Enfin, pour revenir au spectacle, tant d’enthousiasme pour cette célébration révolutionnaire socialiste réussit pleinement à nous faire revivre une autre époque. Toutefois, en sortant du stade, nous étions toujours à Chengdu, une des villes les plus prospères du centre de la Chine, dans un pays où le communisme a déroulé le tapis rouge à une économie de marché capitaliste.
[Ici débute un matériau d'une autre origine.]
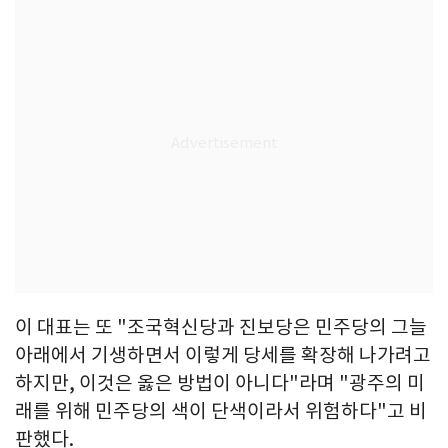
이 대표는 또 "조국혁신당과 진보당은 민주당의 그늘
아래에서 기생하면서 이렇게 당세를 확장해 나가려고
하지만, 이것은 옳은 방법이 아니다"라며 "광주의 미
래를 위해 민주당의 색이 단색이라서 위험하다"고 비
판했다.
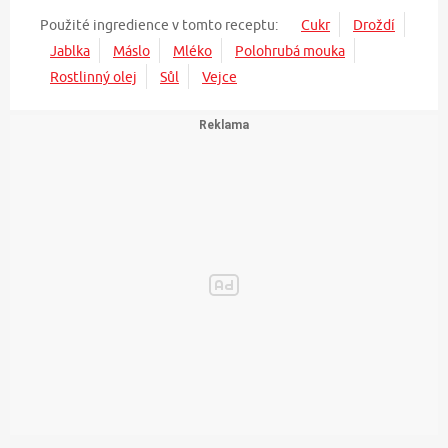
Použité ingredience v tomto receptu:
Cukr
Droždí
Jablka
Máslo
Mléko
Polohrubá mouka
Rostlinný olej
Sůl
Vejce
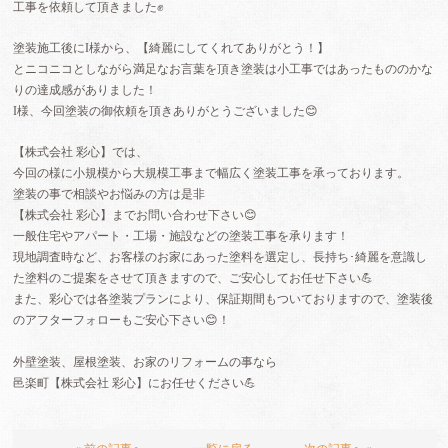
工事を依頼して頂きました✊
塗装施工後にI様から、【綺麗にしてくれてありがとう！】
とニコニコとしながら満足なお言葉を頂き塗装は小工事ではあったもののかな
りの達成感がありました！
I様、今回塗装の御依頼を頂きありがとうございました😊
【株式会社 彩心】では、
今回の様に小規模から大規模工事まで幅広く塗装工事を承っております。
塗装の事で相談やお悩みの方は是非
【株式会社 彩心】までお問い合わせ下さい😊
一般住宅やアパート・工場・施設などの塗装工事を承ります！
現地調査時など、お客様のお家にあった塗料を選定し、長持ち･綺麗を意識し
た塗料のご提案をさせて頂きますので、ご安心してお任せ下さい💪
また、彩心では各塗装プランにより、保証期間もついておりますので、塗装後
のアフターフォローもご安心下さい😊！
外壁塗装、屋根塗装、お家のリフォームの事なら
邑楽町【株式会社 彩心】にお任せください💪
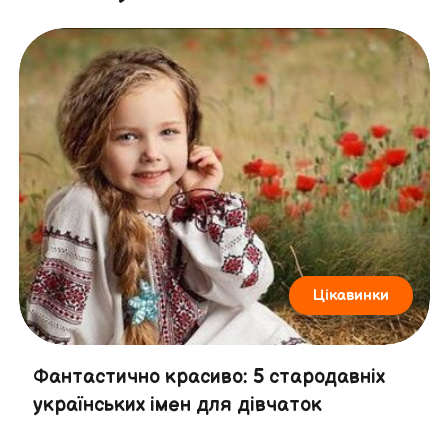
Цікавинки
Фантастично красиво: 5 стародавніх
українських імен для дівчаток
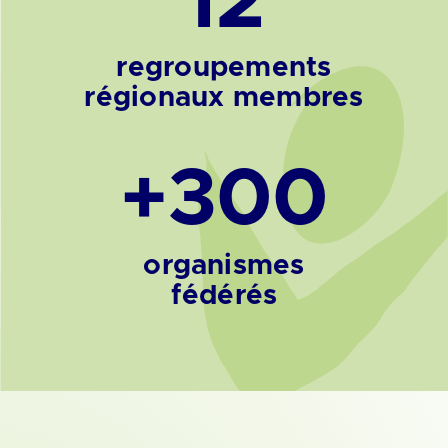
12
RACOR
racor@racorsm.org
Visiter leur site Web
regroupements
régionaux membres
Outaouais
ROCSMO
info@rocsmo.ca
Visiter leur site Web
+300
Saguenay-Lac-St-Jean (Chibougamau-
Chapais)
ARACSM-02
organismes
info@aracsm02.ca
Visiter leur site Web
fédérés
Alors que nous discutions avec un ami connu lors du concert des nombreux « longue vie à Kim Jong Ill » (万岁,万岁 金长日将军!) chantés tout au long du concert, celui-ci nous lança franchement : « Sacré dictateur, ce Kim Jong Ill!!! ». Ces dernières paroles nous rassurèrent et nous rappelèrent que, bien qu’appréciant cette performance artistique leur rappelant la Chine des années 60, les Chinois sont loin d’être naïfs lorsqu’il est question de leur voisin nord-coréen.

Nicolas Laflamme et Charles Hudon, à Kunming

3 commentaires:

Pengyou a dit…

Nicolas et Charles, vous auriez du sortir vos guitares pour montrer ce que vous savez faire. Voici une modernisation qu'ils ne connaissent pas ! Merci pour ce témoignage.

Justin

Valérie Nichols a dit…
Ce commentaire a été supprimé par l'auteur.
Valérie Nichols a dit…

C'est du bon travail de terrain les gars!

Comment avez-vous trouvé les arrangements musicaux de ces jolies ballades nationalistes? Ça s'écoutait?

Pour quelques articles étranges d'intellos chinois un peu fan de Kim Jung Il, je vous conseille la lecture du blog de Huang Jisu 黃紀蘇, sociologue et dramaturge (Che Guevara).